(Goal of the exercise): Beginning at the line that contains "Ratings (by TV Channel)", reproduce every line to the end of the material without changing any of them.

--- START ---

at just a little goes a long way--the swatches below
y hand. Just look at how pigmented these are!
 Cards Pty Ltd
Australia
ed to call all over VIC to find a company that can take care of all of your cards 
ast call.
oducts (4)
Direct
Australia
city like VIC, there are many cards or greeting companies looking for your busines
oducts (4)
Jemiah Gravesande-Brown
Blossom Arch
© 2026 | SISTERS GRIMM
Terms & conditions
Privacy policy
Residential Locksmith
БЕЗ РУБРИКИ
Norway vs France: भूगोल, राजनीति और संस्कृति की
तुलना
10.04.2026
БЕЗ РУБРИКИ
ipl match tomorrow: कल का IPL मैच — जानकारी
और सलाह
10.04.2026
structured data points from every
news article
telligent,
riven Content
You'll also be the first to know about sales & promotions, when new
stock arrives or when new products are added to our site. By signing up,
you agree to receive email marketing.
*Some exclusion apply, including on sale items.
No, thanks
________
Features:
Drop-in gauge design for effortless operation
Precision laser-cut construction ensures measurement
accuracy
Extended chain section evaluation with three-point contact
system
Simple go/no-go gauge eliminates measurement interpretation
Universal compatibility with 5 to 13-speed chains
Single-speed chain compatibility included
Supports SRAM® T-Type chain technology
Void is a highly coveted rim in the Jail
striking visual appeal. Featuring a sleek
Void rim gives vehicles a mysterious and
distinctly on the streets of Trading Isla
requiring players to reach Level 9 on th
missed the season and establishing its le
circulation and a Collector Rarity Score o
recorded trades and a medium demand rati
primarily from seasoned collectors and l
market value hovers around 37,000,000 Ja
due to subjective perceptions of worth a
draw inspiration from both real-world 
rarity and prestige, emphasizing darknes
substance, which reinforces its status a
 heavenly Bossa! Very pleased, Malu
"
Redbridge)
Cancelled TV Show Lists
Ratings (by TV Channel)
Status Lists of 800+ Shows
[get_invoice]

--- END ---

(Exercise response):
Ratings (by TV Channel)
Status Lists of 800+ Shows
[get_invoice]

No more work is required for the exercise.